Ultrasound-powered Robotic Actuation Systems
Tian Qiu, Stefano Palagi, Kai Melde, Peer Fischer
Collaborators: Dr. med. Fabian Adams, Department Urology, Medical Center - University of Freiburg
We have developed a wireless arm that has many-of-degree of freedoms and responds to ultrasound. It has been used for minimally invasive imaging.
A major obstacle towards the miniaturization of micro-devices is the lack of efficient methods to power and actuate them. Current micro-actuators and batteries are still cumbersome and often take most of the volume of small devices. Acoustic energy holds great potential, as it can wirelessly power and actuate micro-devices, potentially also through biological tissues. However, it is still challenging to effectively convert mechanical vibrations into directional forces.

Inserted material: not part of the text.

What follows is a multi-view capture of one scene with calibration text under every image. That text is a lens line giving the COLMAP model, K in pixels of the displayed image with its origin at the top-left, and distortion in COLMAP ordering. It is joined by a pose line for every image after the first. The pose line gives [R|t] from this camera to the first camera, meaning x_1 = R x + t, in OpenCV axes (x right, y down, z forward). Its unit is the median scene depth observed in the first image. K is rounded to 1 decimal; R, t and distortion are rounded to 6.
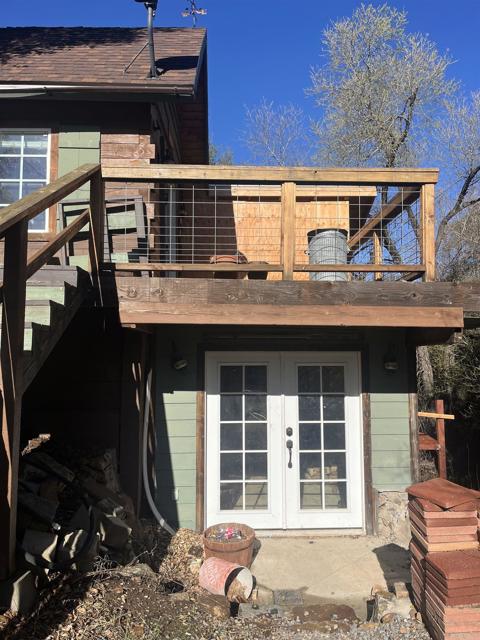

We recently demonstrate and patented a new concept of wireless acoustic actuation. We use acoustic functional interfaces that consist of two-dimensional arrays of micro-bubbles in water. At resonance with the external acoustic fields, the bubble oscillations lead to water streaming, thus providing highly directional propulsive forces. Since one micro-bubble exerts only a tiny force, we use microfabrication methods to arrange thousands of them on the surface of the robot arm. The resonance frequency is a function of the bubble size, so we can equip miniaturized endoscopes with different surfaces and thus enable more than 10 degrees of freedom operation. We demonstrated this new idea by moving a wireless endoscope arm holding a miniature camera that imaged the inside of a bladder. The new actuation scheme is easy to scale-down and works wirelessly under water, and we are working on applications in small-scale robotics and medical instruments.
Tian Qiu#, Fabian Adams#, Stefano Palagi , Kai Melde, Andrew Mark, Ulrich Wetterauer, Arkadiusz Miernik, and Peer Fischer, Wireless Acoustic-Surface Actuators for Miniaturized Endoscopes, ACS Applied Materials and Interfaces, 2017, 9 (49), pp 42536–42543 (#equal contribution)

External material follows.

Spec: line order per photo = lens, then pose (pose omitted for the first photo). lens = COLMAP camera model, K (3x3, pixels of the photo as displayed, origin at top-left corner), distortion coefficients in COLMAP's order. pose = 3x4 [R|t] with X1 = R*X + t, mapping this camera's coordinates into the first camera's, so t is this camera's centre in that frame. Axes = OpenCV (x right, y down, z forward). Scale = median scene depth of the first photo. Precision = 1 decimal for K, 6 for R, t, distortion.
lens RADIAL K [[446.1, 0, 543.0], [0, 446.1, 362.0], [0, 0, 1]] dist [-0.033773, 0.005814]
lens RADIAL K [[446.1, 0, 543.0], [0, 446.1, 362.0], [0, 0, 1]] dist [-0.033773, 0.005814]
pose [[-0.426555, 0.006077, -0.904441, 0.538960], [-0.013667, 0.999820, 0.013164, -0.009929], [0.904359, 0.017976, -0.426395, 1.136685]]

T. Qiu, S. Palagi, A.G. Mark, K. Melde, F. Adams, P. Fischer, Active Acoustic Surfaces Enable the Propulsion of a Wireless Robot, Advanced Materials Interfaces, Volume 4, Issue 21, 1700933 (2017).
T. Qiu, S. Palagi, A.G. Mark, K. Melde, F. Adams, P. Fischer, Wireless Actuation with Functional Acoustic Surfaces, Applied Physics Letters, 109, 191602 (2016).